MySQL communication failure when using TLS1.1

Issue

An organization may run into failures when components attempt communication with a MySQL database service via TLS1.1 on newer versions of Spinnaker.This connectivity issue may manifest in different ways, since a TLS-related error message may not always explicitly be shown. As a result, Spinnaker services of varying degree may end up failing as they are upgraded to a newer Java version. This is an issue that originates due to changes in JVM and deprecations that have been announced, and it is not strictly speaking, an Armory/Spinnaker Issue.

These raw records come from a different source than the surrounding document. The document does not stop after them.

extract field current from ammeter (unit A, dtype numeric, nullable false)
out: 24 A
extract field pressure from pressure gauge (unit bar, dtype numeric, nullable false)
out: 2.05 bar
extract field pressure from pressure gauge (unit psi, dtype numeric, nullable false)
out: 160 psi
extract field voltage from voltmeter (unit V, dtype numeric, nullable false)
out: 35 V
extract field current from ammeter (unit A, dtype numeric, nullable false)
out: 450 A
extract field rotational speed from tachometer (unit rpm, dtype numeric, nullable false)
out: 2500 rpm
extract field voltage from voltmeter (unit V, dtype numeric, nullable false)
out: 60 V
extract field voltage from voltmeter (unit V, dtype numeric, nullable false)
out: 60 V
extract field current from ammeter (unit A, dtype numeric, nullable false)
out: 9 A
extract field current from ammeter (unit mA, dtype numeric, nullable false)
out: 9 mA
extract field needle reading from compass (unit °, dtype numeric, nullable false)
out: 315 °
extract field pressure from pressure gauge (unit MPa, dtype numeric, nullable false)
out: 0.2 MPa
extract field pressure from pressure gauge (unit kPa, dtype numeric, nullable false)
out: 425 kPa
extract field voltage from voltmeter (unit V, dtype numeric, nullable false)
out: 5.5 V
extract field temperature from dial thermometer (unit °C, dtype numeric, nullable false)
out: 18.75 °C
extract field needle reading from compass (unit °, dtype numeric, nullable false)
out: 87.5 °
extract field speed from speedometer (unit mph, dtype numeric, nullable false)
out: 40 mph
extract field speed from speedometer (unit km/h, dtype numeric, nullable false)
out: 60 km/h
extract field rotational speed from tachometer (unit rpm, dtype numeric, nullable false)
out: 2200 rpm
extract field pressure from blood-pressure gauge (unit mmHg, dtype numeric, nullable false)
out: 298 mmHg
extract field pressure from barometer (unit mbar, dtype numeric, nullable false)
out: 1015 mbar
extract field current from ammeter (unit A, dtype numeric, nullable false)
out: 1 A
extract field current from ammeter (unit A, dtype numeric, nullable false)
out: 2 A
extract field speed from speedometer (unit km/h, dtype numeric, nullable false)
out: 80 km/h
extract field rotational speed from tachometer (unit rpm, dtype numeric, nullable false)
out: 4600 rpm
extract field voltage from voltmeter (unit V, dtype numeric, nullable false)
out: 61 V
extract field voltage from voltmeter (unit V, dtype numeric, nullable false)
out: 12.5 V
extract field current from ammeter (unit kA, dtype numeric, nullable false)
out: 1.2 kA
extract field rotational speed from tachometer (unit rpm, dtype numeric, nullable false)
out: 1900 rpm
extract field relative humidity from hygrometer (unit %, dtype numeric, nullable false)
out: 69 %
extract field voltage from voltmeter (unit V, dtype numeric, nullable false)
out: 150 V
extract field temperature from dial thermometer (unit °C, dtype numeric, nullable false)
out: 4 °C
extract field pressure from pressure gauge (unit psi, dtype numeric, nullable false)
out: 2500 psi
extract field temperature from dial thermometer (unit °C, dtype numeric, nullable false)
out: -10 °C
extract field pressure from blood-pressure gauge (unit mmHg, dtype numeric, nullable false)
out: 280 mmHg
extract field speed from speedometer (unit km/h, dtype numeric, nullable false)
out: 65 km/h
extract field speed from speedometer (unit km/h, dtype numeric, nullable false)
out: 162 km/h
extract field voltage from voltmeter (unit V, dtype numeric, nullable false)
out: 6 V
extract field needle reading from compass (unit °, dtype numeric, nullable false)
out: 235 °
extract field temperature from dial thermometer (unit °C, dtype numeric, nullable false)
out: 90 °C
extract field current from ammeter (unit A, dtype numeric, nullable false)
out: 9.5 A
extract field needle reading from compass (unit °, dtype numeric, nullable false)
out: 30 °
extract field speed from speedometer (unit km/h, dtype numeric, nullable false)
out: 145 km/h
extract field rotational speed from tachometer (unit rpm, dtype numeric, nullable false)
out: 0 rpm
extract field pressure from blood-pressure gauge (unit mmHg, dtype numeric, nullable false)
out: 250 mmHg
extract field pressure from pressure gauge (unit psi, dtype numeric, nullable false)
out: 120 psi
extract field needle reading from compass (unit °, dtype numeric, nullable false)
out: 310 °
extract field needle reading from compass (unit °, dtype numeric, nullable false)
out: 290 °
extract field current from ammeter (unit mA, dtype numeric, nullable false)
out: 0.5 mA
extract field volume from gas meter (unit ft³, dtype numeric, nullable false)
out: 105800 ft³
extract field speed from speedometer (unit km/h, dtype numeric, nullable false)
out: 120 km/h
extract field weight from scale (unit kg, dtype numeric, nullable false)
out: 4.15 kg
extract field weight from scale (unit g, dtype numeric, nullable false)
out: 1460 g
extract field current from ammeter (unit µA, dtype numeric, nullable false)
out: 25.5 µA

Sample error: spin-orca-56cbc4f4d-zg6tk orca Caused by: javax.net.ssl.SSLHandshakeException: No appropriate protocol (protocol is disabled or cipher suites are inappropriate) spin-orca-56cbc4f4d-zg6tk orca at java.base/sun.security.ssl.HandshakeContext.(HandshakeContext.java:170) spin-orca-56cbc4f4d-zg6tk orca at java.base/sun.security.ssl.ClientHandshakeContext.(ClientHandshakeContext.java:103) spin-orca-56cbc4f4d-zg6tk orca at java.base/sun.security.ssl.TransportContext.kickstart(TransportContext.java:222) spin-orca-56cbc4f4d-zg6tk orca at java.base/sun.security.ssl.SSLSocketImpl.startHandshake(SSLSocketImpl.java:449) spin-orca-56cbc4f4d-zg6tk orca at com.mysql.cj.protocol.ExportControlled.performTlsHandshake(ExportControlled.java:336) spin-orca-56cbc4f4d-zg6tk orca at com.mysql.cj.protocol.StandardSocketFactory.performTlsHandshake(StandardSocketFactory.java:188) spin-orca-56cbc4f4d-zg6tk orca at com.mysql.cj.protocol.a.NativeSocketConnection.performTlsHandshake(NativeSocketConnection.java:99) spin-orca-56cbc4f4d-zg6tk orca at com.mysql.cj.protocol.a.NativeProtocol.negotiateSSLConnection(NativeProtocol.java:329) spin-orca-56cbc4f4d-zg6tk orca ... 168 common frames omitted

Cause

With TLS 1.1 approaching an end-of-life deprecation, it was discovered that Java 11.0.11 removes certain cyphers that would enable TLS1.1 to work. This entails that any component that communicates using TLS1.1 will fail (by default). It was also observed that the communication did not auto-negotiate to TLS1.2, even though it is supposedly supported by the version of the MySQL drivers that were tested (8.0.19+).